Créé en 2018, PROPHARM a été, en 2025, rachetée par l’État burkinabè à travers la Caisse de dépôts et d’investissements du Burkina Faso (CDI-BF), qui devient l’actionnaire majoritaire avec 70 % du capital.
Par cet acte, le gouvernement fait l’option de renforcer l’offre locale en produits pharmaceutiques et de réduire la dépendance du pays aux importations. PROPHARM va ainsi permettre d’optimiser la production de produits pharmaceutiques, d’améliorer la distribution des médicaments essentiels et de garantir un meilleur accès des populations aux soins de santé. L’ambition est donc d’apporter aux populations burkinabè, voire celles africaines, des médicaments essentiels sûrs et présentés dans des conditionnements adaptés (médicaments génériques solides oraux : comprimés, gélules et poudre).
C’est donc un personnel pleinement engagé dans la dynamique des plus hautes autorités, notamment dans le volet sanitaire, que la délégation du Groupe de la Banque mondiale a trouvé sur le site de la société, localisable à la périphérie sud de la capitale, dans la commune de Komsilga. Accueil, séance de briefing puis, visite guidée des locaux techniques et de conditionnement de la société sous la houlette du directeur technique, Dr Ibrahim Kaboré.
Un périple au cours duquel, les hôtes ont, visiblement, été agréablement surpris de toucher du doigt, non seulement les installations, mais également l’organisation pratique mise en place.

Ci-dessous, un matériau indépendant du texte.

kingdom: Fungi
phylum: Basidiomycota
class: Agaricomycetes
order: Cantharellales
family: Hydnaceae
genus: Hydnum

D’où la pleine satisfaction affichée par la délégation, qui a exprimé la fierté de la Banque mondiale d’apporter sa contribution à l’initiative aux côtés du gouvernement burkinabè, au vu des objectifs très nobles poursuivis par PROPHARM.
Selon le directeur sectoriel Santé, nutrition et population pour l’Afrique de l’Ouest et du Centre de la Banque mondiale, Moulay Driss Zine Eddine El Idrissi, cette visite conduite par la directrice régionale du développement humain pour l’Afrique de l’Ouest et du Centre de la Banque mondiale, Trina Haque, vise à s’imprégner des réalisations, des perspectives et des opportunités de la société PROPHARM.

« On a un partenariat avec PROPHARM, pour une souveraineté sanitaire ; ce qui est un objectif majeur pour le gouvernement du Burkina Faso. L’autre objectif, c’est de renforcer le système de santé avec la disponibilité de produits pharmaceutiques à un prix abordable, qui n’implique pas une logistique énorme qui vient d’autres pays, à l’extérieur du Burkina Faso, et qui coûte en termes de devises externes. PROPHARM va donc faire un bénéfice social très important pour le pays. Le troisième objectif, très important également, c’est la création d’emplois. Donc, ce qui est fait, c’est d’une pierre plusieurs coups. (…). Cette société peut fournir plus que la moitié des besoins au niveau du pays. Ce qui est très important dans la souveraineté sanitaire », a félicité Moulay Driss Zine Eddine El Idrissi, ajoutant que si la société s’est attachée des cadres de pointe, elle a, pour une certaine catégorie de personnel, misé sur la ressource humaine de la localité d’implantation.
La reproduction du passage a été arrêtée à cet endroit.